The liver is actually the heaviest/largest organ in the body weighing in at a whopping 3.08 pounds. So, for those of you who love to live by the number on the scale, remember the next time you get on it that 3 pounds of that number is attributed to your liver alone!
The liver has a multitude of functions. It’s responsible for filtering your blood, processing the molecules of macronutrients, storing energy, and even mobilizing energy for exercise. The liver receives blood from two places: the hepatic artery (which attaches to the heart) and the hepatic portal vein (which attaches to your large intestine). These two delivery sources fill the liver with nutrients that it has to go through and sort for its specific intention.
Now, your body and the liver of course, is the foremost expert in adaptation. We’ve discussed this ad nauseum. Give your body a task over and over and it’s going to become the greatest at that task. However, as we’ve discussed, the body will shut down other functions to perform better at this task. There is no wasted energy in your body.
So, you eat something, the stomach digests it and the nutrients that come from whatever you ate get put in their proper place by the liver. If it’s protein, which becomes amino acids, the liver can store it in muscle tissue for protein synthesis (muscle building) or it can be stored in the liver itself and converted into glycogen to be used later on as an energy source. If it’s fat, it becomes a fatty acid and that can be stored in the liver as well and converted to glycogen much like protein. However, most fatty acids end up staying in the gut biome to help with the absorption of vitamins and minerals. For example, if you eat 120 calories of almonds, your body only stores about 30 calories of it.
Which leaves…you guessed it…carbohydrates. Everyone’s favorite. Now, the problem with carbohydrates is that there’s a number of them that can be ingested. There’s glucose, galactose, and fructose. Now, there are also combinations of carbohydrates such as sucrose, maltose, and lactose. For the purposes of this very important blog post that I would like to keep relatively short, we’re only going to discuss the process behind glucose and fructose.

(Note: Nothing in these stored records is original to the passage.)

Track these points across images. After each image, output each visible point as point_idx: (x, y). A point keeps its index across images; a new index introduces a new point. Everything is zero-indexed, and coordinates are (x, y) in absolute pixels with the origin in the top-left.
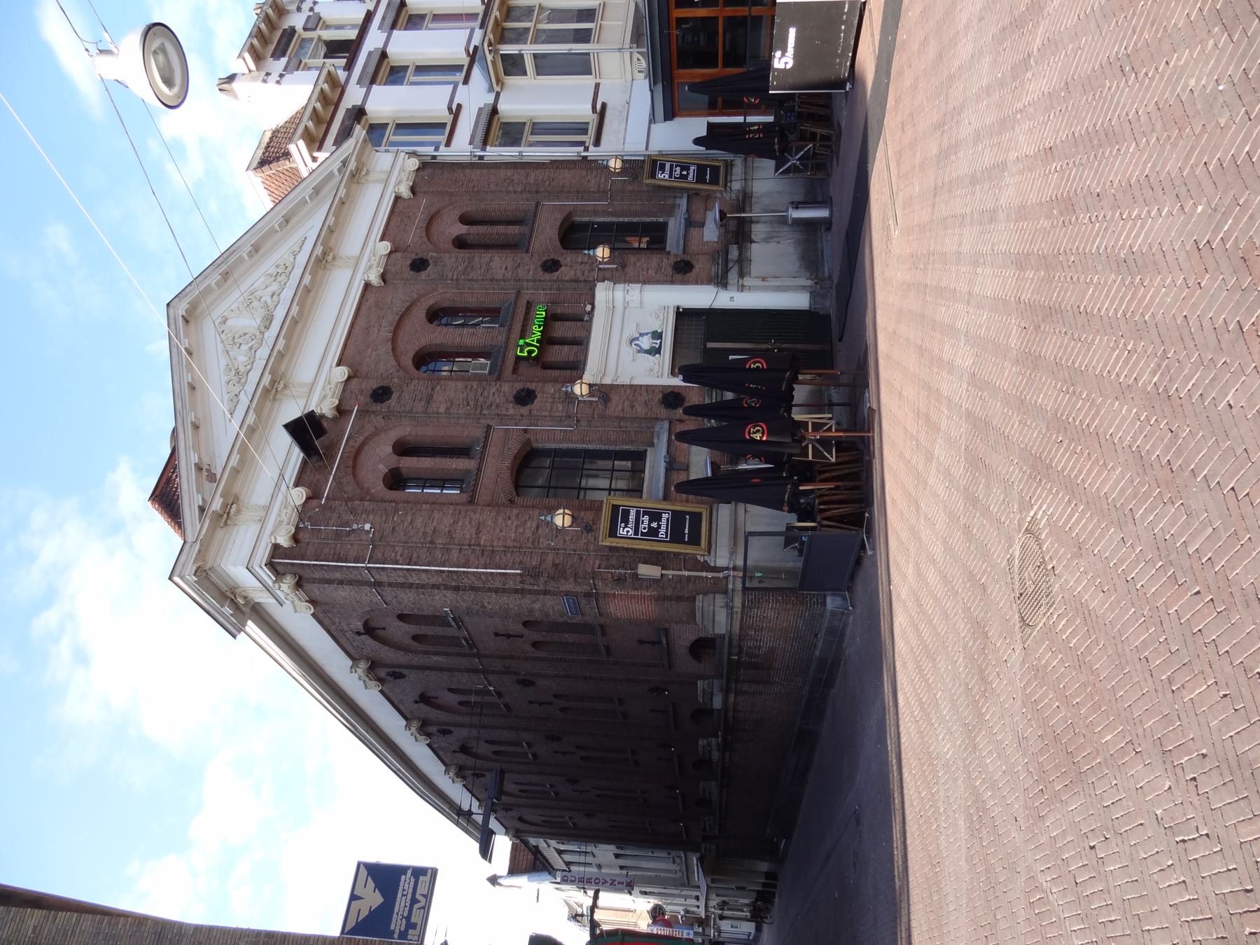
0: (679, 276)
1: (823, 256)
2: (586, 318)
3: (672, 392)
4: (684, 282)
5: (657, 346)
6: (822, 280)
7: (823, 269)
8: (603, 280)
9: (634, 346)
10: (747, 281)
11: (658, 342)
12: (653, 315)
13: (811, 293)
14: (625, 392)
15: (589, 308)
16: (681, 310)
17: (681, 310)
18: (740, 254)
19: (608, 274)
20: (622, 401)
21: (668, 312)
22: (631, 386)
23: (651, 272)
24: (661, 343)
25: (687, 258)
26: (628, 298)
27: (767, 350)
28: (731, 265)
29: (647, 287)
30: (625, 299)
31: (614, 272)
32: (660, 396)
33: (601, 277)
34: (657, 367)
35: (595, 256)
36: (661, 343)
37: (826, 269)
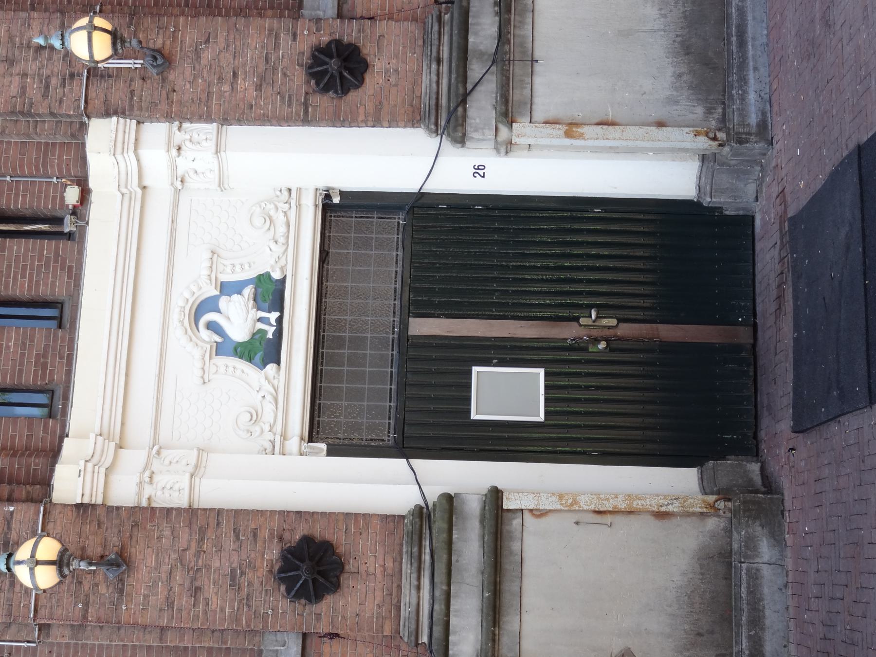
0: (324, 102)
1: (742, 44)
2: (68, 226)
3: (307, 540)
4: (339, 120)
5: (271, 331)
6: (740, 142)
7: (743, 99)
8: (107, 114)
9: (205, 334)
10: (522, 131)
11: (274, 316)
12: (258, 221)
13: (703, 158)
14: (174, 535)
15: (72, 195)
16: (336, 200)
17: (336, 200)
18: (503, 37)
19: (118, 94)
20: (165, 568)
21: (299, 206)
22: (191, 513)
23: (246, 86)
24: (280, 320)
25: (350, 32)
26: (184, 164)
27: (578, 347)
28: (476, 70)
29: (236, 133)
30: (174, 168)
31: (137, 84)
32: (273, 553)
33: (97, 103)
34: (269, 407)
35: (68, 55)
36: (280, 320)
37: (752, 97)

So, you eat a carbohydrate, it hits the liver as either glucose or fructose. IF it’s glucose alone, it gets processed by the liver as such and gets stored in muscle tissue as glycogen OR gets stored in fat tissue as fat. If it’s glucose in the form of fruit or vegetable, there’s a strong portion of it that is fiber which does not get processed by the liver. It stays behind in the gut biome to help with the digestion of other foods.

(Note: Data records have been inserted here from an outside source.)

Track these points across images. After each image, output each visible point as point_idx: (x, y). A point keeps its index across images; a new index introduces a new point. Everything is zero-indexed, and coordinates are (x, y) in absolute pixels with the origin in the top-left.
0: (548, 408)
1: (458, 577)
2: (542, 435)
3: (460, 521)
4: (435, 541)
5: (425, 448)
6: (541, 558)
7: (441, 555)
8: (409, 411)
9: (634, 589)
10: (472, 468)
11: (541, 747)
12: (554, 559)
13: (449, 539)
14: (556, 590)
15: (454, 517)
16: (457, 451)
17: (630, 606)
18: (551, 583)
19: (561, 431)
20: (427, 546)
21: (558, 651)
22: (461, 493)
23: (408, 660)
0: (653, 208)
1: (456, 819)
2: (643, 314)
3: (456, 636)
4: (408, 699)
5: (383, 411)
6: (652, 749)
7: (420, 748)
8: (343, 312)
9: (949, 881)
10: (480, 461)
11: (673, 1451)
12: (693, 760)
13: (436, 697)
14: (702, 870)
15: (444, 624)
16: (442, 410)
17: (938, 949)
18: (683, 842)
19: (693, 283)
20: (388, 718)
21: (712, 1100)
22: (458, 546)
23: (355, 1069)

Ok. Fructose. Here’s the problem with fructose and alcohol for that matter. Fructose gets ingested and ZERO of it gets processed by the gut biome. It goes straight to the liver. It gets in the liver and the liver immediately has to filter it out because it’s a toxin. It immediately gets it out and stores it as fat tissue. Now, because it’s a toxin the liver also has to be sure that the remaining part of it that the body has no use for gets filtered through the blood into the kidneys and makes into our waste product. Now, why did I link this to alcohol? Well, because the exact same thing happens in the liver with alcohol. Alcohol gets ingested and completely bypasses the gut. It hits the liver as ethanol, which is also a toxin. The liver has to immediately get it out of there because if it stays in the liver, like fructose, it will damage the liver and scar it. A majority of it gets stored as fat tissue and the rest the liver has to spend time filtering through the blood to make sure it gets to the kidneys so it can be converted into waste product.
Sooooooooo, I wrote this lengthy blog post about the liver really as just an indirect way to further tell you about the dangers of sugar and alcohol. Be empowered with the information, and make good choices. The end.